Bob Nelson, 2016
3/5
There are many angles in which the Father / Son movie dynamic can be approached in film. In real life it's a complicated relationship. Living up to the expectations of each other, letting each other down, reflections of oneself in your own offspring. Being hard on your self, being hard on your son. Martial troubles that trickle down to the rest of the family.
In The Confirmation, you step into the lives of Walt (Clive Owen) and Anthony (Jaeden Lieberher) long after any familial conflict. They are now in a state of reconstruction. Walt and ex Bonnie (Maria Bello) have been divorced for a while, long enough for her to remarry. This is presumably because of Walt's drinking, which reveals itself pretty early on in a conversation between the two when she pleads with him not to drink while taking Anthony for the weekend.

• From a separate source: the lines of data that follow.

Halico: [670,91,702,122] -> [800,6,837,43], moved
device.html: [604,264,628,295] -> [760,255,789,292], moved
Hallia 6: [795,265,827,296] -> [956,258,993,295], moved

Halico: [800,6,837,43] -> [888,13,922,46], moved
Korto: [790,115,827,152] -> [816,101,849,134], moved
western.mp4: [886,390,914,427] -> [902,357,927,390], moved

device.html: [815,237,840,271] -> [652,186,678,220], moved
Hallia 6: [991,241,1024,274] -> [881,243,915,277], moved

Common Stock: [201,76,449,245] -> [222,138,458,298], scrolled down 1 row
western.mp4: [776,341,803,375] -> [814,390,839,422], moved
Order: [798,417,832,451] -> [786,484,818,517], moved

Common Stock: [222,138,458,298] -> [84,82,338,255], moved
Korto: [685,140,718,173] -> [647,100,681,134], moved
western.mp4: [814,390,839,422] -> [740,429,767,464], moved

Walt is down on his luck. He's in that sort of purgatory state of existence where he can't seem to get out of his own way. Truck won't start, phones not ringing with construction work. Rent is late, no money to pay the rent. All he really has is this weekend with Anthony. Bad turns to worse when Walt discovers that his antique wooden toolbox has been stolen from the back of his truck while in a local tavern. The film soons morphs into a modern day take on The Bicycle Thief as Walt and Anthony spend most of their weekend together searching for clues. They are forced to approach the (what would be considered) more deplorable people in town that would do that kind of thing (steal toolboxes). Interestingly enough these people don't come off as criminals but more as characters. There is certainly an effort to humanize these types of people in this film. And there is a lot at stake for Walt. With an eviction notice on his apartment door, he desperately needs money right away and not taking the carpentry job on Monday is out of the question.

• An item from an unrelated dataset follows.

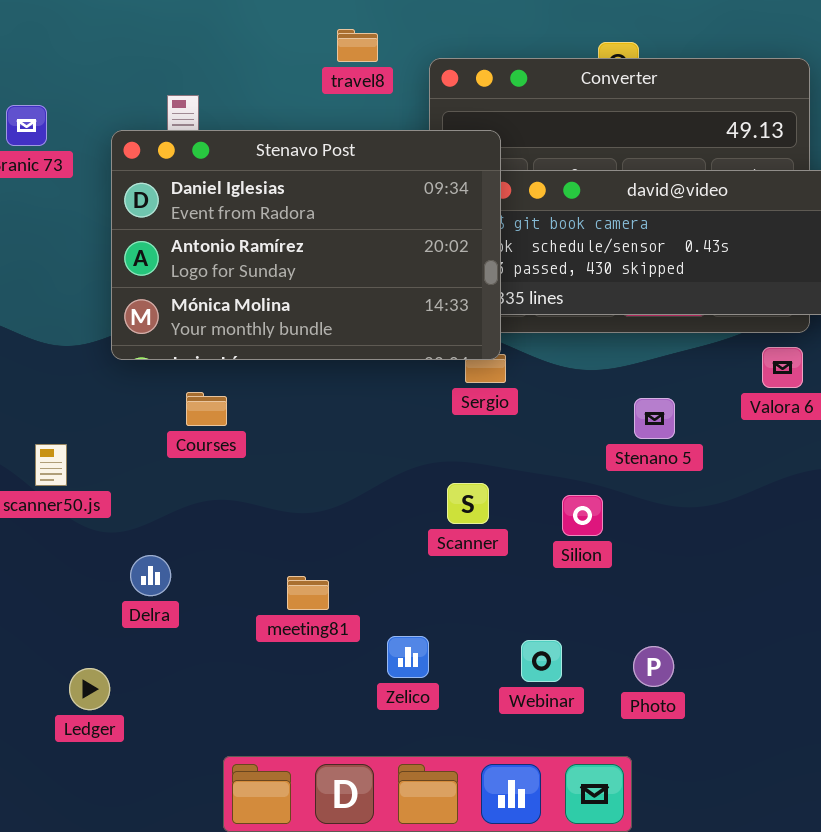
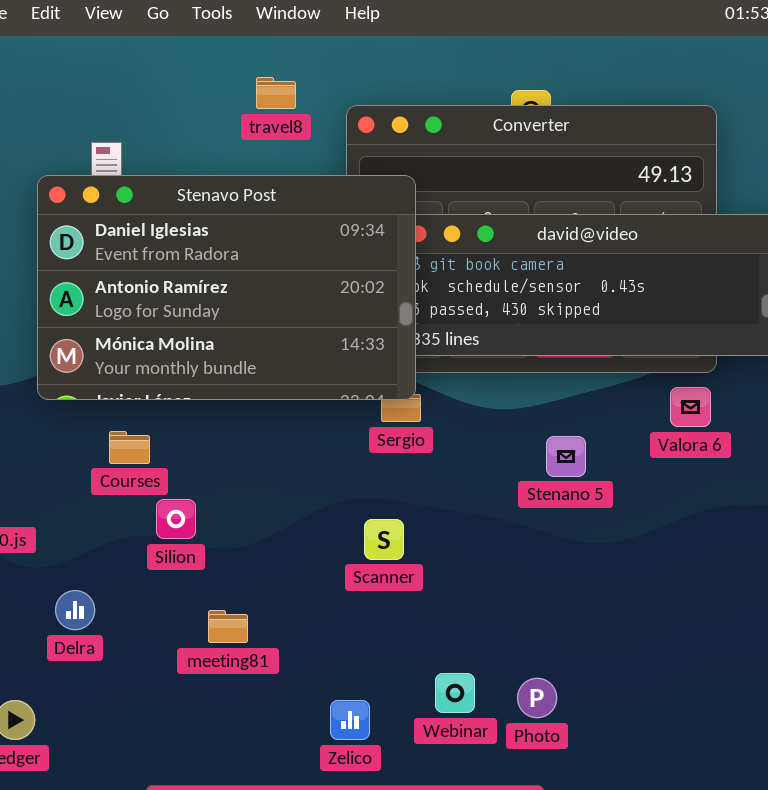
Silion: [562,495,603,536] -> [156,499,196,539], moved
Zelico: [387,636,429,678] -> [330,700,370,740], moved
Photo: [633,646,674,687] -> [517,678,557,718], moved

The Confirmation works largely because of great casting choices. Clive Owen's Walt character solicits sympathy, as the character really needs to. You want Walt to find his tools. You want the relationship between Walt and Anthony to flourish. Walt doesn't take on a victim mentality at all. Not only does he bear the weight of his own mistakes, he bears the weight of his generations mistakes one apologizing to Anthony for leaving his generation with a infrastructural mess to clean up. One should come to expect nothing but an impressive nuanced performance from Owen, who is quietly one of the best working actors in modern cinema. Bello succeeds in her Bonnie role, as she balances the perfect amount of firmness and fairness. Anthony's character works because of its authenticity. He so accurately nails that whole kid being happy with the nothing moments as long as you are with your father. Sitting in front of the TV watching boring black-and-white repeats is enough. Riding shotty in an old pick up truck is enough. The Confirmation is an endearing film that has some appreciation for film history but also has heart in it's own story.